Your task:
Identify, in the records below, every line where the string "based" appears, and copy each such line.

Data records:
------------------------------------------------------------------------
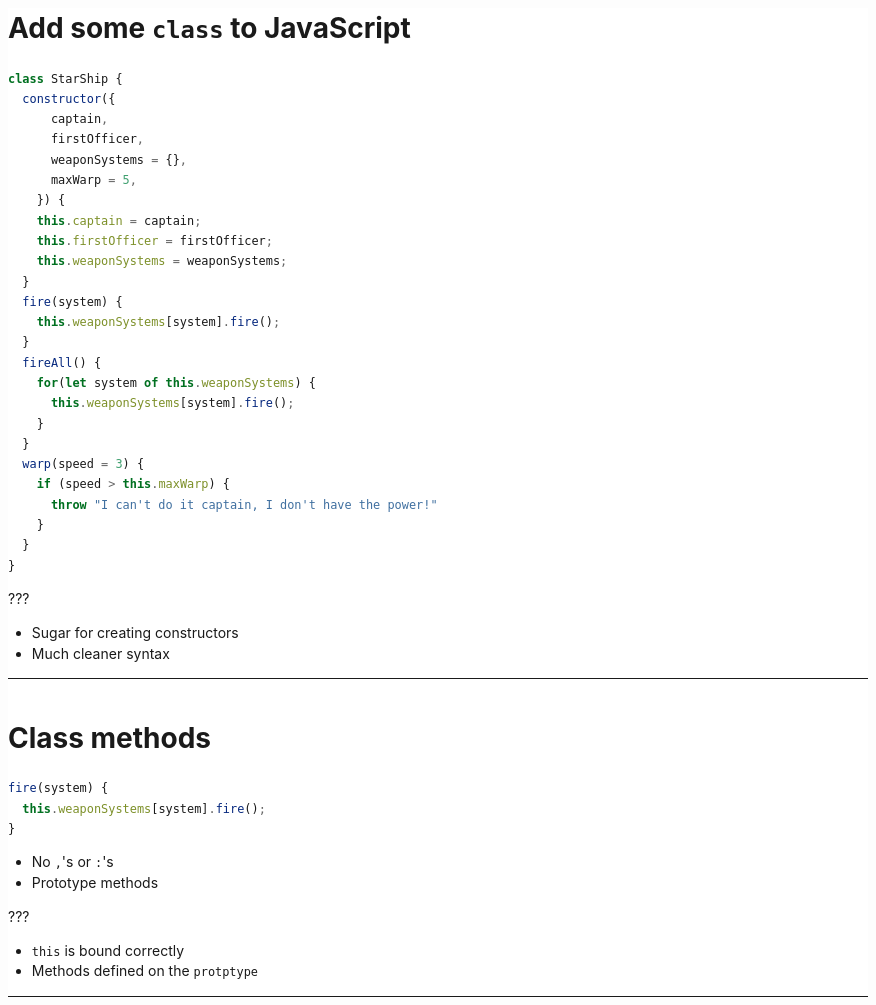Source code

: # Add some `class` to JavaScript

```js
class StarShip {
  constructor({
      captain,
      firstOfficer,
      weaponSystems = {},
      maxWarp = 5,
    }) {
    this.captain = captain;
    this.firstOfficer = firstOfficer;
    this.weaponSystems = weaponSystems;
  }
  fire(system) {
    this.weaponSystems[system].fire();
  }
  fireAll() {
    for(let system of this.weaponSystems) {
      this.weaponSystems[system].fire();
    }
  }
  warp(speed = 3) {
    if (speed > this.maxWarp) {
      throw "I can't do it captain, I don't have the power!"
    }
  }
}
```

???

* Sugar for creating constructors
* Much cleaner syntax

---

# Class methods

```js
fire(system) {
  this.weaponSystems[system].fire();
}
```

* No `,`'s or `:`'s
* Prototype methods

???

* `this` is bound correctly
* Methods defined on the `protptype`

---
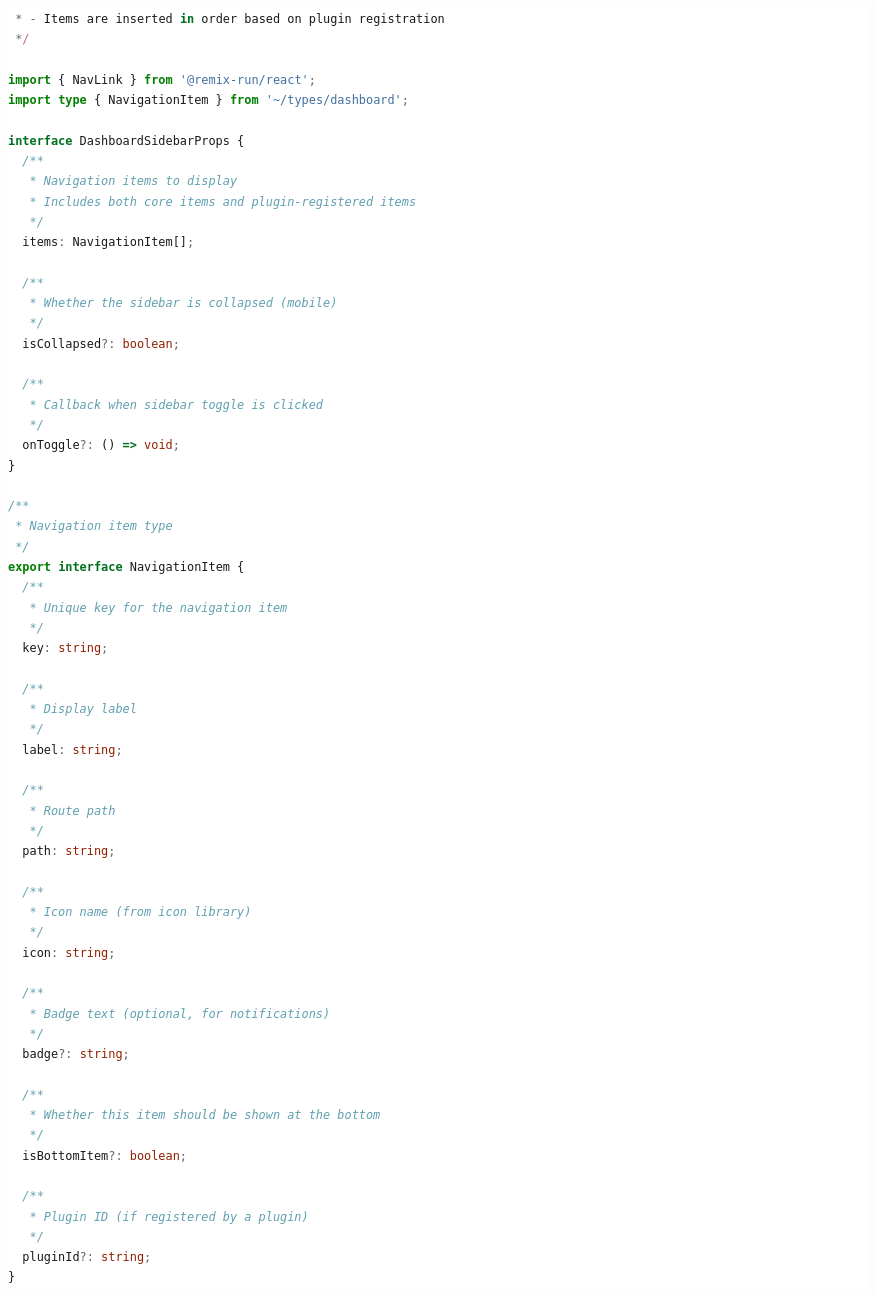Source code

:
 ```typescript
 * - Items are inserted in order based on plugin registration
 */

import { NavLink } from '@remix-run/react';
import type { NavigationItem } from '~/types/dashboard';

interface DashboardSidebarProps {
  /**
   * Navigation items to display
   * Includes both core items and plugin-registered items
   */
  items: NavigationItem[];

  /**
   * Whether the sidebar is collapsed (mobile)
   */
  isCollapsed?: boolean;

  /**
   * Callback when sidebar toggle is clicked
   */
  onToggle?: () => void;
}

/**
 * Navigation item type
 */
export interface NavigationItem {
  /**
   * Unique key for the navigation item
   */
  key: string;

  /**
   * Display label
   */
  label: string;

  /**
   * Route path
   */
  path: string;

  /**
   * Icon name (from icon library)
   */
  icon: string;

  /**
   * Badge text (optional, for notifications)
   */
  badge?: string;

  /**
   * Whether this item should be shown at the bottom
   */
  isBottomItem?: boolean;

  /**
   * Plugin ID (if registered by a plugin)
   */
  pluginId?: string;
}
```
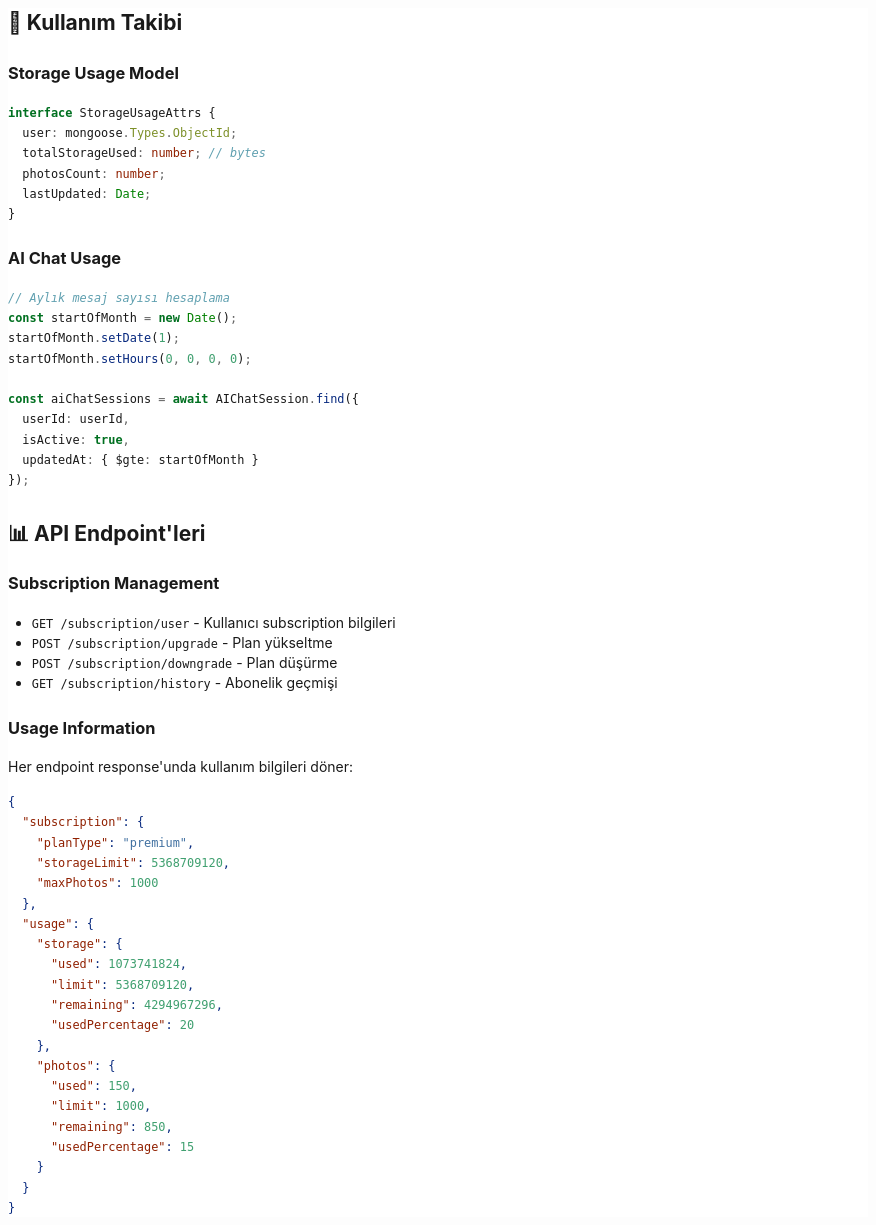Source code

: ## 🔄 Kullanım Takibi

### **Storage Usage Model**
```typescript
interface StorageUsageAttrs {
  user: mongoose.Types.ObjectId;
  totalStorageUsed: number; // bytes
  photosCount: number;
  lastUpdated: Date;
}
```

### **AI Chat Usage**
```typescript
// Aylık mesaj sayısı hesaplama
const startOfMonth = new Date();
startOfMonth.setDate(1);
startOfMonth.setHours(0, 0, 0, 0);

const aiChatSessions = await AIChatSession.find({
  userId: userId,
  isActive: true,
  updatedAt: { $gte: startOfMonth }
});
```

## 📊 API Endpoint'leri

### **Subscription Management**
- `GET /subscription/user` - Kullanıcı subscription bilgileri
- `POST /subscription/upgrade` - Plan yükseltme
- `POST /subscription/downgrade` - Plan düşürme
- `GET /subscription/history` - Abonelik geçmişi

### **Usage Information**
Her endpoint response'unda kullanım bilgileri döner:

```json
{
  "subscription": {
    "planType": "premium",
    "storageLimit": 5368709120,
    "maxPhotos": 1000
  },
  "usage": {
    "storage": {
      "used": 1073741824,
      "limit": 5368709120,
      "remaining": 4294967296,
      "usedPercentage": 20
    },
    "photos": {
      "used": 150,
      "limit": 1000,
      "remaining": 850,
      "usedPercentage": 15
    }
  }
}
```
------------------------------------------------------------------------
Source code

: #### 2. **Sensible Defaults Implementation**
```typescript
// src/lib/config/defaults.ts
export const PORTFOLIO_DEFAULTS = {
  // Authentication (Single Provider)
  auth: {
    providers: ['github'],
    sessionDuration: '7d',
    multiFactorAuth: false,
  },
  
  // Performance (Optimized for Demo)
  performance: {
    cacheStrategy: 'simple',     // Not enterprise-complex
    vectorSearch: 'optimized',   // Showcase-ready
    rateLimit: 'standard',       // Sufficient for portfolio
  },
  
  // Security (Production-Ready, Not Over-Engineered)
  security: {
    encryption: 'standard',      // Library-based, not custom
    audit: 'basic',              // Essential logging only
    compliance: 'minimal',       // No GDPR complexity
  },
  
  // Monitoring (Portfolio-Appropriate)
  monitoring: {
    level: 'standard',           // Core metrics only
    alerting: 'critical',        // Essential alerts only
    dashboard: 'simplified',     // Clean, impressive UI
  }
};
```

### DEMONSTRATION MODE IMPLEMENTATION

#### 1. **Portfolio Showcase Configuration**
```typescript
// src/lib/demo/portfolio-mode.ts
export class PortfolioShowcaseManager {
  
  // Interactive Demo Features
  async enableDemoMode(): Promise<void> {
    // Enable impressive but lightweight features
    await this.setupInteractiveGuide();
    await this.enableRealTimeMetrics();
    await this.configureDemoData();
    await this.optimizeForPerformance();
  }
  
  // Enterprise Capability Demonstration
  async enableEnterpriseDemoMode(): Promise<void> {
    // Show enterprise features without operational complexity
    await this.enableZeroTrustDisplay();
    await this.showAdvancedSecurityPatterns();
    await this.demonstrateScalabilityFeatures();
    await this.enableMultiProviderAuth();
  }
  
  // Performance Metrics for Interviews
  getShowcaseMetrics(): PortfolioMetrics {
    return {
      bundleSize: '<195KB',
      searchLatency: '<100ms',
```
------------------------------------------------------------------------
Output for this task:
 * - Items are inserted in order based on plugin registration
    encryption: 'standard',      // Library-based, not custom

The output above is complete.